CANBERRA, June 15 (Xinhua) -- Australia's new Environment Minister Sussan Ley has said that drought-affected farmers should be allowed to borrow water from river systems.
In an interview with Fairfax Media on Saturday, Sussan Ley said there is a need for "flexibility" that would allow water reserved for environmental use to be used by struggling farmers.
Ley represents the New South Wales (NSW) electorate of Farrer where concerns about the amount of water in the Murray River allocated for agricultural use was a major issue in the campaign for the general election on May 18.
"Sometimes the environment doesn't need all its water but farmers desperately do need water," she told Fairfax.
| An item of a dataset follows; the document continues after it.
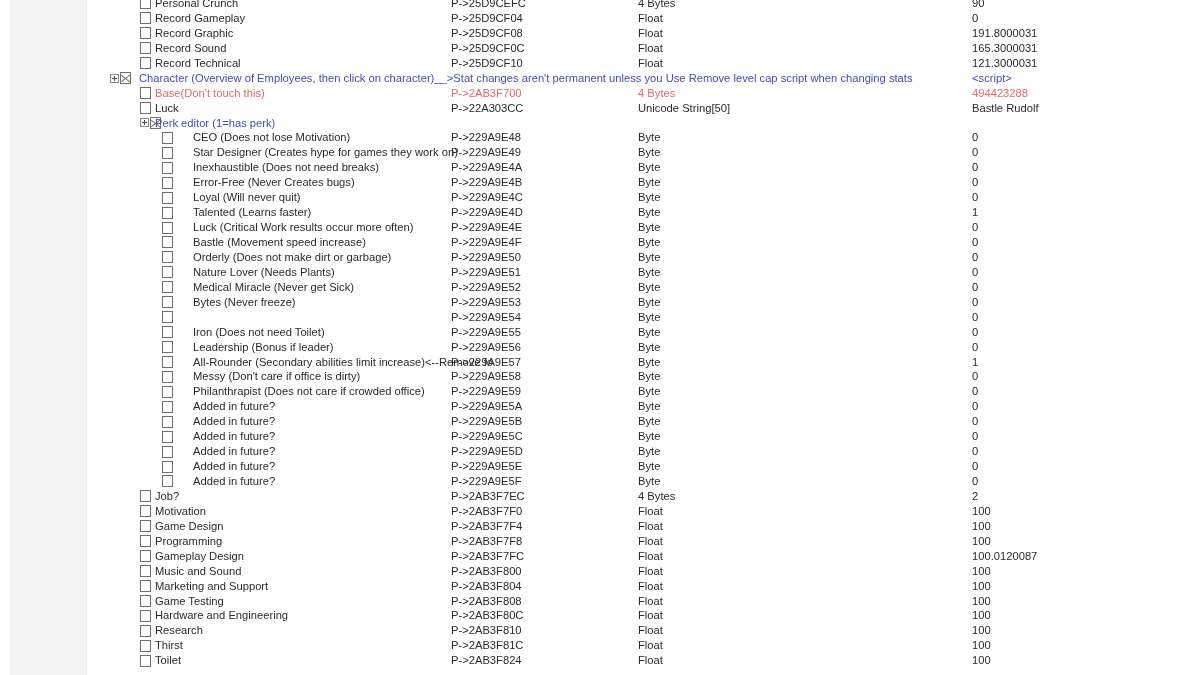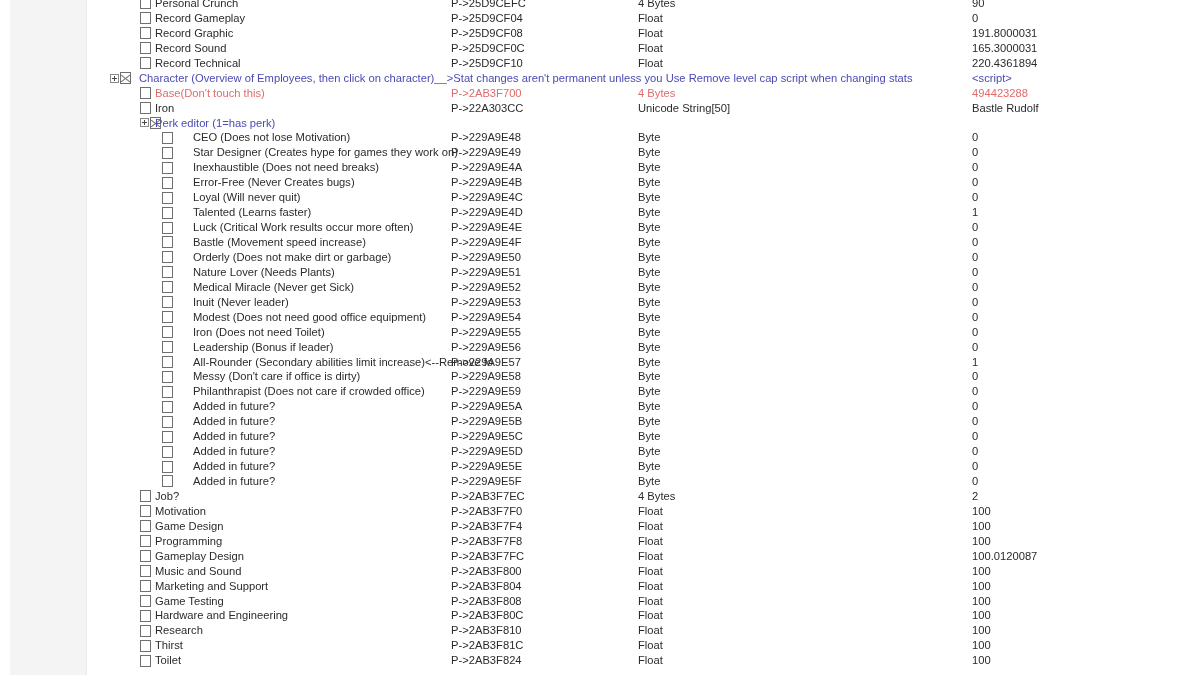"220.4361894" div.c-val { text: 220.4361894 -> 121.3000031 }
"(In some cases) there's water in the dams (holding environmental water) and there are crops that are dying and farmers with drought-affected stock that need hay."
Any move to introduce Ley's borrowing scheme would require changes to the Murray-Darling Basin Plan - the agreement on water use across the Murray-Darling Basin, which is Australia's most significant agricultural area.
Changes to the plan must be agreed to by the governments of NSW, Victoria, Queensland, South Australia, the Australian Capital Territory (ACT) as well as the Federal Government.
Maryanne Slattery, the senior water researcher at the think tank Australia Institute, said that Ley had failed to properly explain the problem in the basin.
"The environment is just a scapegoat," she said.
"There are so many other aspects of mismanagement and perverse policy outcomes that I think need to be looked at first."
In addition to revealing her water management plan, Ley also suggested that the government would be more aggressive in eradicating pests such as invasive starfish on the Great Barrier Reef.
"As a farmer, I'm very big on (eradicating) feral pests," she said.
"There are some quite clever scientific approaches to the health of the reef, including breeding the coral differently, addressing the crown-of-thorns starfish, working with coastal volunteers because obviously the inflow (of nutrients and sediment) into the reef is important."